The main argument for keeping a black man as a slave after his shipping from Africa is, you bought him, and you presume the African king had a right to sell him for some crime he had committed, or if he had asked for it in the hope of allieving poverty. The main argument for keeping a black child on your plantation as a slave is, he was born into the slavery of his parents. But the normal upshot of this, and it happened in French Louisiana, and quite a lot in Brasil too, sooner or later you start liberating slaves by generosity or as asking for their prayers to get you out of Purgatory, and a slave once liberated is (at least up to the Enlightenment) treated as an equal of the majority white free population. With no segregation.
Even the Latino theologian (Brazilian, I think) who brought in curse of Ham didn't argue the curse was per se a justification of keeping anyone as a slave, but brought on the misfortune of bad education, leading to the crimes (including mutual wars of enslavement!) that then in their turn justified slavery.
13:27 As far as they are speaking of people living in different countries, they are at least partly right.
God probably doesn't want all the differences to remain, since some of the cultural uniqueness of some peoples are actual sins, like slavehunt (if that's still a thing) or like considering for instance Christians or people who use alcohol in any (even just moderate) quantity as fit for slavery.

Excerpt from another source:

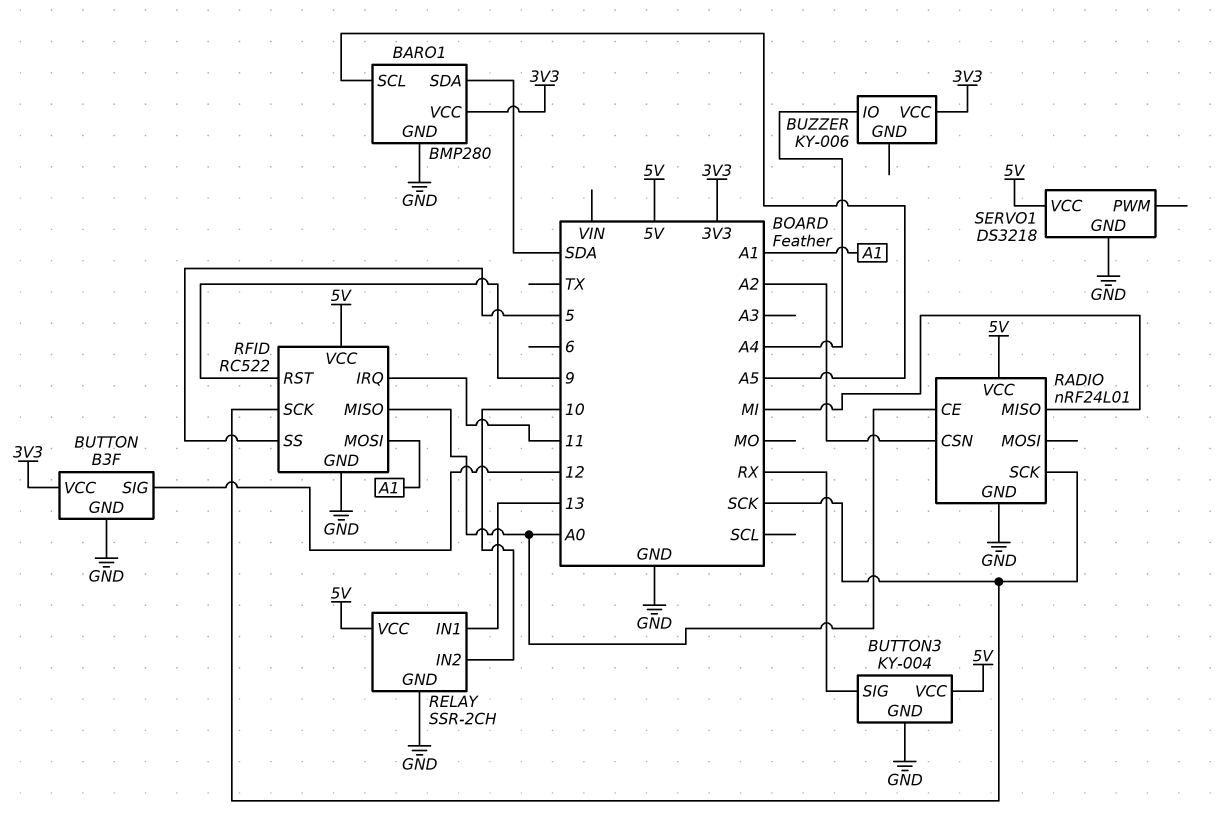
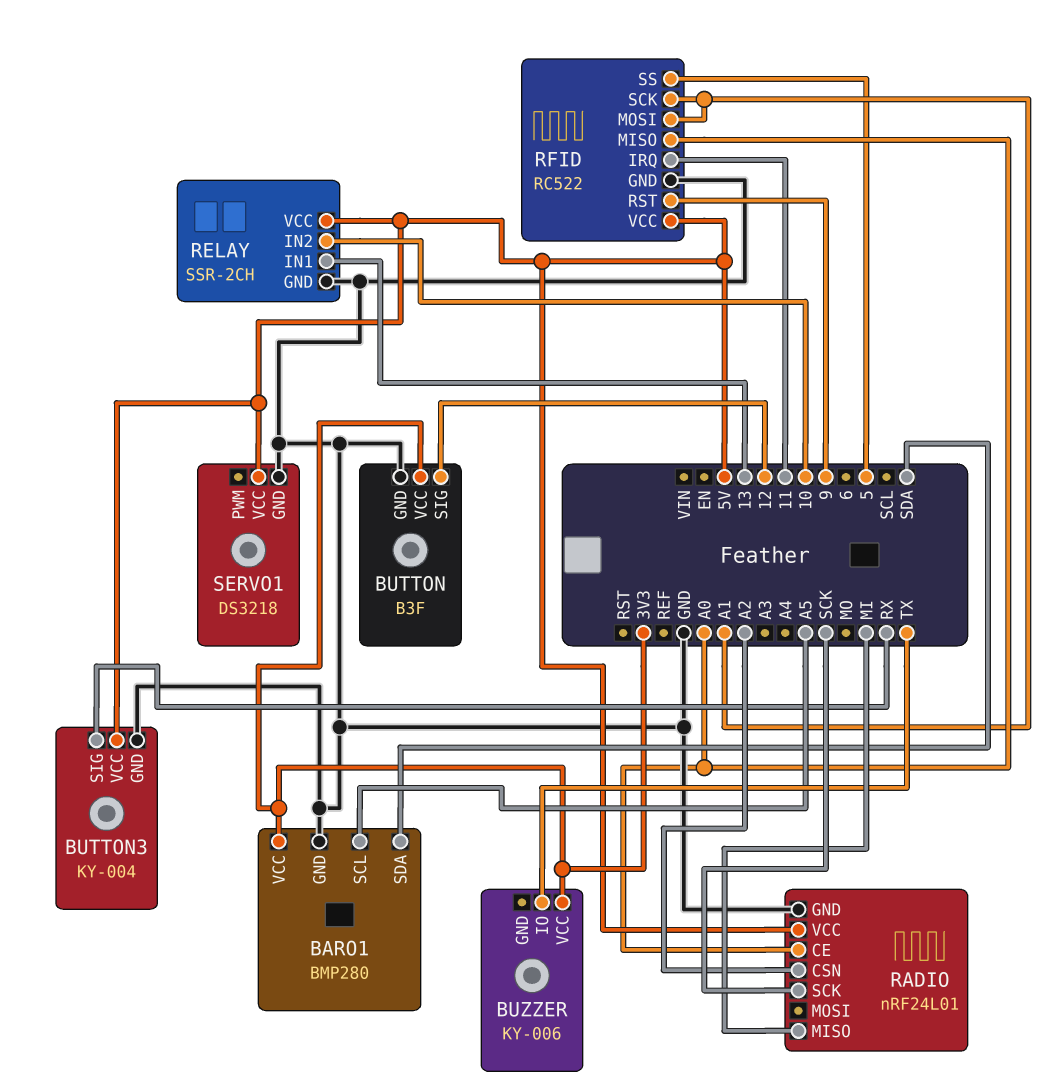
BUZZER pin IO: A4 -> TX
RFID pin SCK: SCK -> A1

While other peoples have a uniqueness in overusing alcohol every weekend, when they drink.
13:36 Ban on interracial dating?
Ouch! I mean black and white Americans are Americans (in the sense of Estadunidenses), right? There's probably more difference between a Georgian and a Canadian, than between Georgians of different pre-Columbian main origin populations!
13:44 Tower of Babel is not bad theology, but let's not ignore that some nations now existing are composites compared to the earliest ones after Babel.
The Roman Empire mixed Germanic and Canaanean, and the US has been involved in some melting pot too ...
- Harvey Wabbit
- Babel is two words of bab (gate) and el (god).
- Hans-Georg Lundahl
- @harveywabbit9541 To Nimrod. To Peleg and Noah, it's more like a verb form or verbal nouns of balal.